Vous vous êtes sentie trahie ?
« Moi on s’en fiche… Le constat, c’est qu’on a vraiment failli. Quand elle est au pouvoir, la gauche doit défendre les plus fragiles, les plus pauvres, ceux qui fuient la guerre… Sinon ce n’est pas la peine. Si les politiques de gauche ne le font pas, qui va porter la voix de ceux qui n’en ont pas? »
A qui en voulez-vous le plus ? à François Hollande ou à vos collègues députés socialistes ?

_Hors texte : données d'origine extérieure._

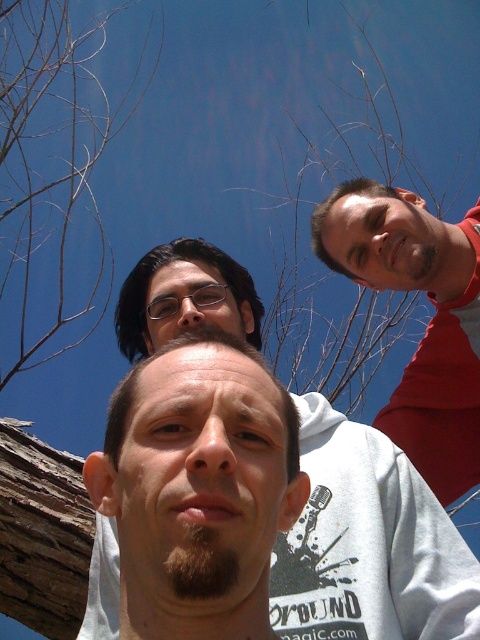
Between light brown hair at center and red matte shirt at upper right, which one has more height?

red matte shirt at upper right

Which is more to the left, light brown hair at center or red matte shirt at upper right?

light brown hair at center is more to the left.

This screenshot has height=640, width=480. Identify the location of light brown hair at center. (197, 488).

The width and height of the screenshot is (480, 640). I want to click on light brown hair at center, so click(x=197, y=488).

Does light brown hair at center have a greater height compared to brownbranch at left?

No, light brown hair at center is not taller than brownbranch at left.

Can you confirm if light brown hair at center is wider than brownbranch at left?

In fact, light brown hair at center might be narrower than brownbranch at left.

Is point (173, 376) more distant than point (33, 48)?

No, (173, 376) is in front of (33, 48).

At what (x,y) coordinates should I click in order to perform the action: click on light brown hair at center. Please return your answer as a coordinate pair (x, y). This screenshot has width=480, height=640. Looking at the image, I should click on (197, 488).

In the scene shown: Does brownbranch at left appear over red matte shirt at upper right?

Indeed, brownbranch at left is positioned over red matte shirt at upper right.

Does brownbranch at left appear under red matte shirt at upper right?

Incorrect, brownbranch at left is not positioned below red matte shirt at upper right.

Between point (59, 291) and point (396, 228), which one is positioned in front?

Point (396, 228)

This screenshot has height=640, width=480. Identify the location of brownbranch at left. (52, 172).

« Plutôt à moi, à nous, de ne pas avoir réussi à faire changer les choses pendant longtemps, on n’a fait que s’abstenir… Finalement, nous avons préparé le terrain, on s’est habitué à une espèce de menace venue de l’extérieur. Pourtant, c’est impressionnant le nombre de personnes qui donnent de leur temps, qui hébergent chez eux des personnes sans solution. Elles ont un courage fou, c’est effroyable. Au pays des droits de l’Homme, on se retrouve encore à la rue. C’est irresponsable car ce phénomène ne va faire que s’amplifier avec le réchauffement climatique, avec les guerres… »
La gauche, aujourd’hui, est divisée comme jamais, éclatée en diverses chapelles. Peut-elle croire raisonnablement en un avenir meilleur ?
« Je ne sais pas forcément ce qui faut faire mais je ne comprends pas pourquoi ce n’est pas plus simple. Yannick Jadot, Benoît Hamon… Ce n’est pas pour rien que la campagne présidentielle, on l’a faite ensemble. Avec les communistes, bien sûr, il y a encore des divergences mais bon. Quand on pense qu’en 1997, on avait Dominique Voynet et Jean-Pierre Chevènement dans le même gouvernement. Aujourd’hui, tout le monde donne la primauté à la question écologiste, tout le monde porte l’accueil des personnes migrantes, même au parti socialiste avec Olivier Faure. Franchement, à part des questions d’egos, je ne comprends pas pourquoi nos organisations ne fonctionnent pas ensemble. Il n’y a aucune raison que ces gens-là ne se rassemblent pas. »
Mon pays me manque de Barbara Romagnan. Editions Libre & Solidaire. 16 euros.